* **GIVEN TEXT**:

━━━

SF City point guard Ky Bowman drives to the hoop in the SF Bay Area Pro-Am Basketball League championship finale Friday night at Kezar Pavilion in San Francisco.
SAN FRANCISCO — The spotlight on Ky Bowman in this summer’s SF Bay Area Pro-Am Basketball League was undeniable.
A native of North Carolina who played collegiately at Boston College, the 6-1 point guard was a member of the 2019-20 Golden State Warriors before signing in the Lega Basket Serie A of the Italian professional league last season. In his fourth NBA game, he subbed in Oct. 30, 2019, when, less than a week into the Dubs’ season, Steph Curry suffered a season-ending hand injury. Bowman indeed emerged suddenly on the high-profile Bay Area sports scene.
In years past, players with NBA backgrounds regaled the Pro-Am floor at Kezar Pavilion, with several such players on each team’s roster. This season, there were just four players with NBA experience listed among the league’s eight teams. Of those players, Bowman was the only one with staying power.
“It’s a pride and a joy just to help the community come out,” Bowman said of playing in the Pro-Am for second straight year. “Getting everybody back to where they was, and showing love and support. Not just us, but family and friends.”
Not only did Bowman prove SF City’s top player this year. He opened the Pro-Am’s championship week by being named the league’s MVP and scoring 27 points last Monday in SF City’s Game 1 win over Dream Team, 108-102 in overtime, to set the tone for the best-of-three series.

━━━

* **EXTRACTED ENTRIES**:
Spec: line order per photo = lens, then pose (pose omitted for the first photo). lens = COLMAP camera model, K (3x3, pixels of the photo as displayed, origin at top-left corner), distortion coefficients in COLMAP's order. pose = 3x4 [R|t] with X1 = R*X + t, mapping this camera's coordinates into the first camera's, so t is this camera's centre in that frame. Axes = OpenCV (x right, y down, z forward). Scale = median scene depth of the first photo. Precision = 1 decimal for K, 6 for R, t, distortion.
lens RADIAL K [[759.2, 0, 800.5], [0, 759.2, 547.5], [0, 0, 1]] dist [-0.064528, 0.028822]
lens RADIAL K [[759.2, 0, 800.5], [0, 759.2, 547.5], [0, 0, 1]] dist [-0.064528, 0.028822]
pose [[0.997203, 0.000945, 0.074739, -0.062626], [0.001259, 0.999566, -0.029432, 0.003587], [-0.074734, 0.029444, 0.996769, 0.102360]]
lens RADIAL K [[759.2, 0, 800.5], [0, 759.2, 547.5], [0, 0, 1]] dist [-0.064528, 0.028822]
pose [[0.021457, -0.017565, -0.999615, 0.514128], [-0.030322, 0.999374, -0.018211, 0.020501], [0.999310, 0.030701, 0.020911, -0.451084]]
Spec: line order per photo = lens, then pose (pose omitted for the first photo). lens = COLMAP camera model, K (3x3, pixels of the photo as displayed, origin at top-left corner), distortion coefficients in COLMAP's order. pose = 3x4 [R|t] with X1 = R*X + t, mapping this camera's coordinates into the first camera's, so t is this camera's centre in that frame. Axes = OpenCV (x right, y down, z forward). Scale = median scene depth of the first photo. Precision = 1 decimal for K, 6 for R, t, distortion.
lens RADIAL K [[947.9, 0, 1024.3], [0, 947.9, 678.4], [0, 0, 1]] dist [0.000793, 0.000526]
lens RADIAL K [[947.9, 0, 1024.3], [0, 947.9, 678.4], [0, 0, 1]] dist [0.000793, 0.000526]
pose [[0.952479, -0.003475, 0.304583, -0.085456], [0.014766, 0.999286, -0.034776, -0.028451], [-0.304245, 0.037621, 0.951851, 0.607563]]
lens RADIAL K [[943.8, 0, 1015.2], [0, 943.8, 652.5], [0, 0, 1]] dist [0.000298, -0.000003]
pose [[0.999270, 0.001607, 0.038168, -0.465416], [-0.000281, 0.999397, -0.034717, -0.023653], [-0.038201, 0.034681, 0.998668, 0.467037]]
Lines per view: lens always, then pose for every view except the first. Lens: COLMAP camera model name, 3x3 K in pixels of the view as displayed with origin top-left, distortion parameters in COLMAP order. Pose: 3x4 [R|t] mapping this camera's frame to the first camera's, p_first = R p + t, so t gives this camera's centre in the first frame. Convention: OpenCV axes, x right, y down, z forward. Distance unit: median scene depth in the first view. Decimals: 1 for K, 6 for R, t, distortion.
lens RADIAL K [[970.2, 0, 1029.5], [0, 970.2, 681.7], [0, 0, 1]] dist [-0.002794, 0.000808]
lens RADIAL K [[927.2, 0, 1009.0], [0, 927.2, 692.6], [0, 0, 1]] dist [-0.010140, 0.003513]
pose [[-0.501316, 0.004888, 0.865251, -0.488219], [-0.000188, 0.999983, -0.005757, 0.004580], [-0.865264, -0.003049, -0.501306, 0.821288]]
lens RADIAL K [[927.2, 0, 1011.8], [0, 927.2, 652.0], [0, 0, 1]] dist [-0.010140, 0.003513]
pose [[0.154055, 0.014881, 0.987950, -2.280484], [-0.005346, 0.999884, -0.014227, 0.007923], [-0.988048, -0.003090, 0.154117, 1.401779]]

━━━

* **WORK ITEM A**:
According to the Ky Bowman article, at which college did Bowman play?
* **WORK ITEM B**:
Pick up the Ky Bowman article after its final sentence and continue writing it.

* **EXERCISE RESULT A**:
Boston College

* **EXERCISE RESULT B**:
From there, Bowman was held relatively in check in the scoring department. While he showed up with a team-high 11 rebounds Wednesday in Game 2, he totaled just 15 points in a 98-82 loss. It was more of the same through the first three quarters of Friday’s Game 3 championship finale, as he entered the fourth quarter with 16 points and the contest deadlocked at 73-73.
Then Bowman flipped a switch. Pivoting off the role of pass-intensive point guard, the 2023 Pro-Am MVP turned up the aggression and finished at the cylinder to the tune of five made field goals and 17 points in the quarter, amassing a game-high 33 points on the night to lead SF City to a 107-101 victory, and the Pro-Am championship.
“Ky, he’s a real nice guy, he wants to be a team player,” SF City head coach Carl Jacobs said. “We tell him to be aggressive … and we tell him: ‘That trap, it’s not that strong.’ I say if you beat it, now we’re 5 on 3. So, I told him, sometimes be aggressive. Because we were beating the trap, throwing it back out, which was not beating the trap. … Once he started being aggressive, then he realized.”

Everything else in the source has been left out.